■ **The task**:
Return the stretch of the article on Robert Blackwill's resignation from "By Glenn Kessler" through "end of January.", copied word for word.
-------- Text segment
Robert Blackwill to Step Down as coordinator for strategic planning

Robert Blackwill to Step Down as coordinator for strategic planning

Bush Adviser On Iraq Policy To Step Down

By Glenn Kessler
Washington Post Staff Writer
Saturday, November 6, 2004; Page A01

Robert D. Blackwill, the tough-minded diplomat brought to the White House last year to take charge of the administration's troubled Iraq policy, unexpectedly announced his resignation yesterday. His departure deprives the administration of a key figure involved in the effort to ensure that Iraq holds elections by the end of January.

Blackwill had been mentioned prominently in speculation about President Bush's second-term foreign policy team, with some observers pegging him as a possible successor to national security adviser Condoleezza Rice. But in an e-mail yesterday afternoon to colleagues on the National Security Council staff, Blackwill said he had told Rice several weeks ago he would continue working through the U.S. presidential election but leave soon afterward, thus taking himself out of the post-election jockeying for power.
----------------
-------- Entries provided
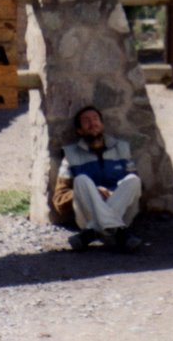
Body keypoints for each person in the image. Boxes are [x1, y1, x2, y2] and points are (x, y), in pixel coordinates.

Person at [52, 106, 143, 252]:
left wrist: (115, 195)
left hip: (122, 213)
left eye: (95, 119)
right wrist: (93, 192)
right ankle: (118, 232)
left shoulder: (122, 149)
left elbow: (136, 190)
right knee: (81, 180)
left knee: (133, 179)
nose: (92, 123)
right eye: (86, 121)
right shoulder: (70, 156)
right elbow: (59, 201)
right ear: (79, 130)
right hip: (87, 215)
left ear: (102, 125)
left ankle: (92, 232)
----------------
■ **Response**:
By Glenn Kessler
Washington Post Staff Writer
Saturday, November 6, 2004; Page A01

Robert D. Blackwill, the tough-minded diplomat brought to the White House last year to take charge of the administration's troubled Iraq policy, unexpectedly announced his resignation yesterday. His departure deprives the administration of a key figure involved in the effort to ensure that Iraq holds elections by the end of January.